# Cat 420E it/ Takeuchi Tl 140 Dec 17/08 storm videos



## firehog13 (Aug 14, 2008)

Just thought I share some videos of the equipment in action, I was at the fire hall doing a 24 hr shift so by the time I got home in the morning my crew of guy's had already had most of the fun with the white stuff, the video shows the machines doing clean up. It was very icy under the snow on my properties that have asphalt, the machines where slipping a bit, but managed to do pretty good once you got some speed when pushing. I'll try and get some fresh snow videos this Friday and Sunday because it looks like every one is going to get hammered with snow this weekend in Ontario Canada.

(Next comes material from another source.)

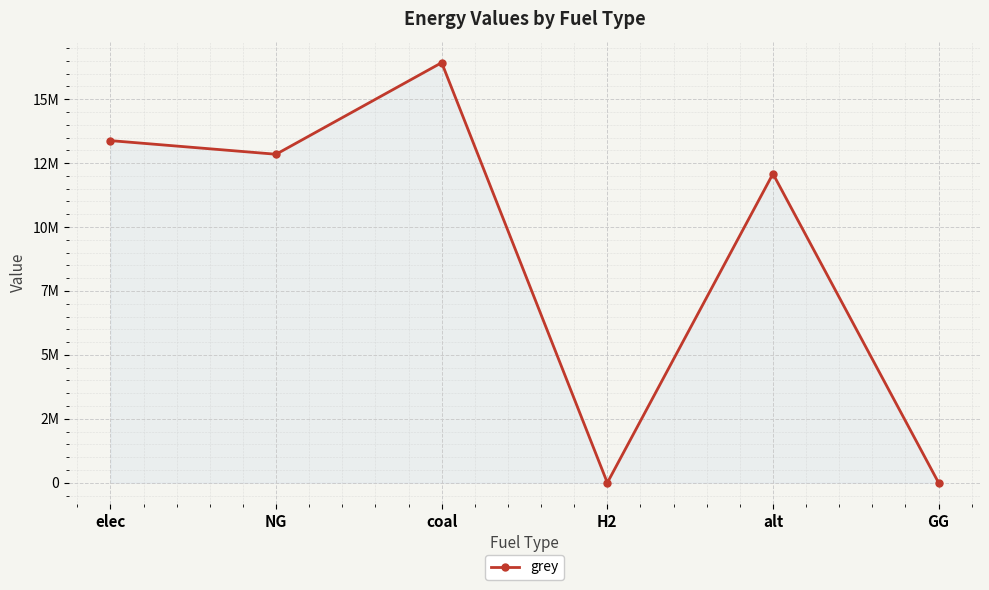

Rank the categories by value from lowest to highest.

H2, GG, alt, NG, elec, coal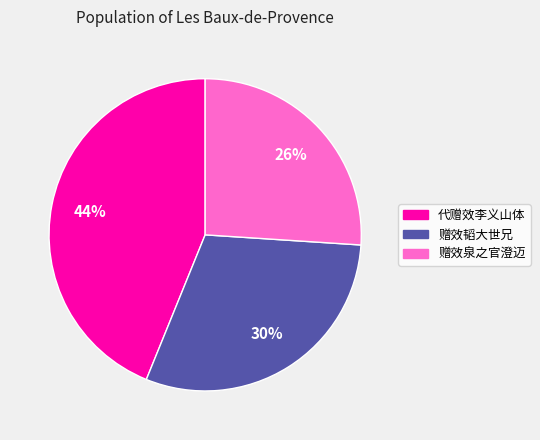

What is the smallest slice in the pie chart?

赠效泉之官澄迈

I also adjusted the wing speed on my blades last night they move so fast now that you could knock a base ball out of the park with them, ha ha.

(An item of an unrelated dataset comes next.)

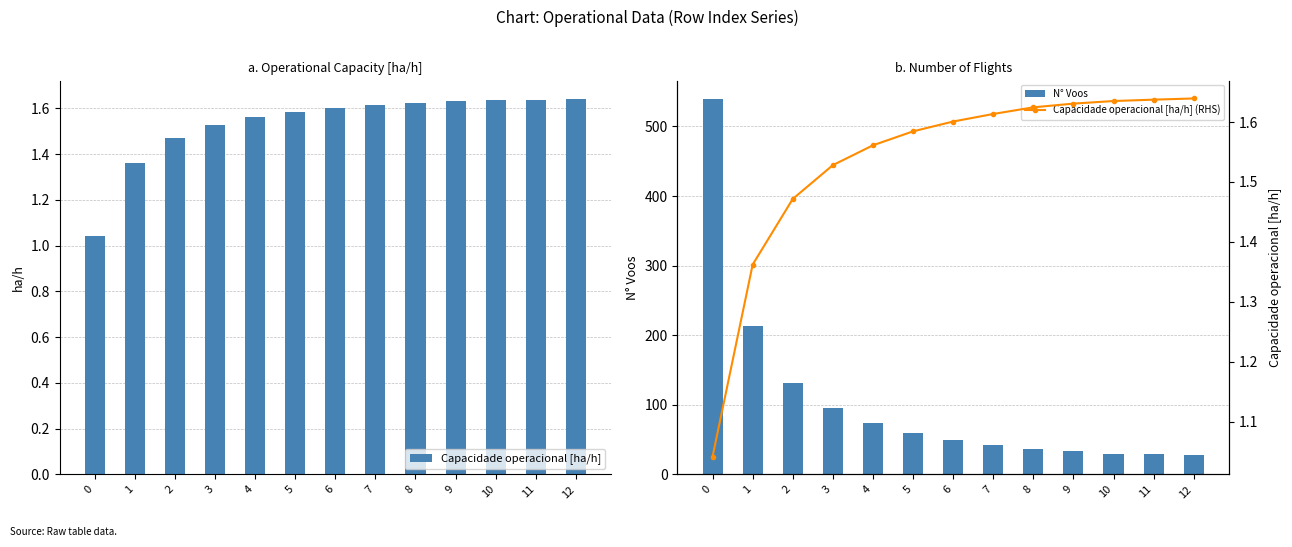

What value does the Capacidade operacional [ha/h] (RHS) series have at 10?

1.6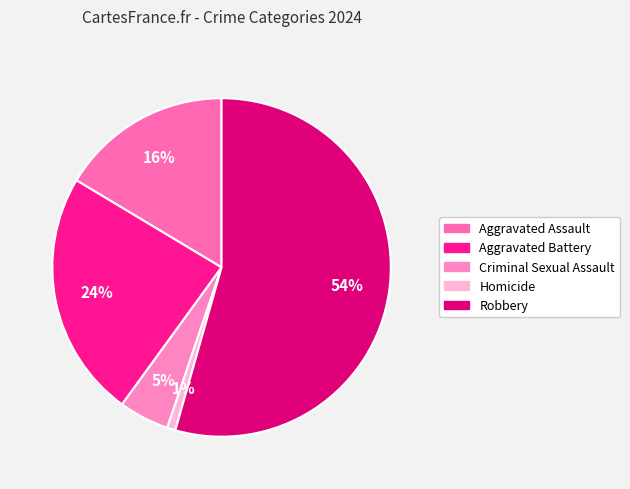

To the nearest percent, what portion does Robbery represent?

54%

Good luck to every one and plow safely tymusic


----------



## greenred (Nov 30, 2008)

Nice Videos 


Because of the videos titles I keep having Trailer Park Boys scenes flash in my head 

JRock baby tymusic


----------



## firehog13 (Aug 14, 2008)

*J-rock-inc*

That's funny, I get that allot from people and I enjoy Bubbles, Julian, Ricky and lets not forget J-Roc, that show cracks me up any time I watch it. I actually named my business after my step dad who passed a couple of years ago, his name was John Vance and he was solid like a rock, this is where J for John and Rock for what he represented to me came from. He helped raise me with my mom since I was 3 and taught me a lot about business, respect and doing a job with the pride. Those things have stuck with me through my life and have helped me build a successful carrier with the Fire Department and build a solid business. I owe allot to the man I call J-Rock. Hope you enjoyed the vids and i'll try to have more next week.:salute:tymusic


----------



## Muirs Landscape (Nov 13, 2007)

We have a 420E it one of the best machines ever used. Its awsome lots of power pushing snow


----------



## mike psd (Aug 12, 2007)

thank you the vids very nice some of those links are doubles maybe its on my end . be safe tomorrow and sunday whatever happens :salute:


----------



## greenred (Nov 30, 2008)

firehog13;682139 said:


> That's funny, I get that allot from people and I enjoy Bubbles, Julian, Ricky and lets not forget J-Roc, that show cracks me up any time I watch it. I actually named my business after my step dad who passed a couple of years ago, his name was John Vance and he was solid like a rock, this is where J for John and Rock for what he represented to me came from. He helped raise me with my mom since I was 3 and taught me a lot about business, respect and doing a job with the pride. Those things have stuck with me through my life and have helped me build a successful carrier with the Fire Department and build a solid business. I owe allot to the man I call J-Rock. Hope you enjoyed the vids and i'll try to have more next week.:salute:tymusic


That was really thoughtful you and very respectful of your step dad. I got lucky in the step dad department too. You dont realize it really till you are older at least I didnt.


----------



## Supper Grassy (May 31, 2007)

SWEET videos i like the commatary


----------



## samjr (Mar 18, 2008)

*we just got a new 420E*



Muirs Landscape;682187 said:


> We have a 420E it one of the best machines ever used. Its awsome lots of power pushing snow


tymusici love the 420E but slow as hell in 4th and trying to go up a hill forget it have to go to 3ed:realmad:


----------



## icudoucme (Dec 3, 2008)

How does the TL140 handle in the deeper snows? 4-6" range


----------



## samjr (Mar 18, 2008)

*Good*

well go along good but if the 4X4 works there ant too much that well stop u  we had 4 feet here and it did not stop me from driveing home tell it stoped snowing tymusic


----------



## samjr (Mar 18, 2008)

samjr;851022 said:


> well go along good but if the 4X4 works there ant too much that well stop u  we had 4 feet here and it did not stop me from driveing home tell it stoped snowing tymusic


OPs did not see the TL140 u asking about tell now


----------